Task inputs Start Marker
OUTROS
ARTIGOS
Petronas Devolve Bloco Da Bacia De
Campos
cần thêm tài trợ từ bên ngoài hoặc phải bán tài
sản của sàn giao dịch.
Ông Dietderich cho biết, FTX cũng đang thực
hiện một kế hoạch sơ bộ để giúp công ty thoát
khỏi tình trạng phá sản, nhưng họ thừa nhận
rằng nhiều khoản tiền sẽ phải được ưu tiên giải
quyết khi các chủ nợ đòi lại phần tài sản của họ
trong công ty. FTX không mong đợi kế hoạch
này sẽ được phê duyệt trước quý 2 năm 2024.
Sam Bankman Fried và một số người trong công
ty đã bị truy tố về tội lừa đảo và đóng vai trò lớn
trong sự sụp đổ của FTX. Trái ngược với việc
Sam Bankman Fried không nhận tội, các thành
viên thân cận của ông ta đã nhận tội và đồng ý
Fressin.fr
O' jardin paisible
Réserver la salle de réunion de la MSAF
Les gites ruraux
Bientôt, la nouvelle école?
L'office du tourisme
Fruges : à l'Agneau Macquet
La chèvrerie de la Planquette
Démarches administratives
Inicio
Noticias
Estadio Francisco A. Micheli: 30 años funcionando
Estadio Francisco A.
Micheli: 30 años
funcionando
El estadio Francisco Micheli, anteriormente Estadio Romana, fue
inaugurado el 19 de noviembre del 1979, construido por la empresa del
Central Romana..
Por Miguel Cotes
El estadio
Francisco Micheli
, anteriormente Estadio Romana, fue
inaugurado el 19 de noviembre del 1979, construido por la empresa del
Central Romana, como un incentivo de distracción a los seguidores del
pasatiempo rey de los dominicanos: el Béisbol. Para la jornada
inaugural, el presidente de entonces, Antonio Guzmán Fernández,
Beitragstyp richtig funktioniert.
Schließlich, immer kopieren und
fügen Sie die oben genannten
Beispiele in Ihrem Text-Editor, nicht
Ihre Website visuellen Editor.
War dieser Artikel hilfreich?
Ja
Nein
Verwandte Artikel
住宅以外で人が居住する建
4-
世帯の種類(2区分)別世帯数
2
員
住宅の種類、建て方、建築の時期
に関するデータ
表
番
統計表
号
Task inputs End Marker
_Activity_: Output the lines of the items word for word. Start with the first line of the items and continue through the line that contains "Sam Bankman Fried và một số người trong công", including that line.

_Exercise answer_:
OUTROS
ARTIGOS
Petronas Devolve Bloco Da Bacia De
Campos
cần thêm tài trợ từ bên ngoài hoặc phải bán tài
sản của sàn giao dịch.
Ông Dietderich cho biết, FTX cũng đang thực
hiện một kế hoạch sơ bộ để giúp công ty thoát
khỏi tình trạng phá sản, nhưng họ thừa nhận
rằng nhiều khoản tiền sẽ phải được ưu tiên giải
quyết khi các chủ nợ đòi lại phần tài sản của họ
trong công ty. FTX không mong đợi kế hoạch
này sẽ được phê duyệt trước quý 2 năm 2024.
Sam Bankman Fried và một số người trong công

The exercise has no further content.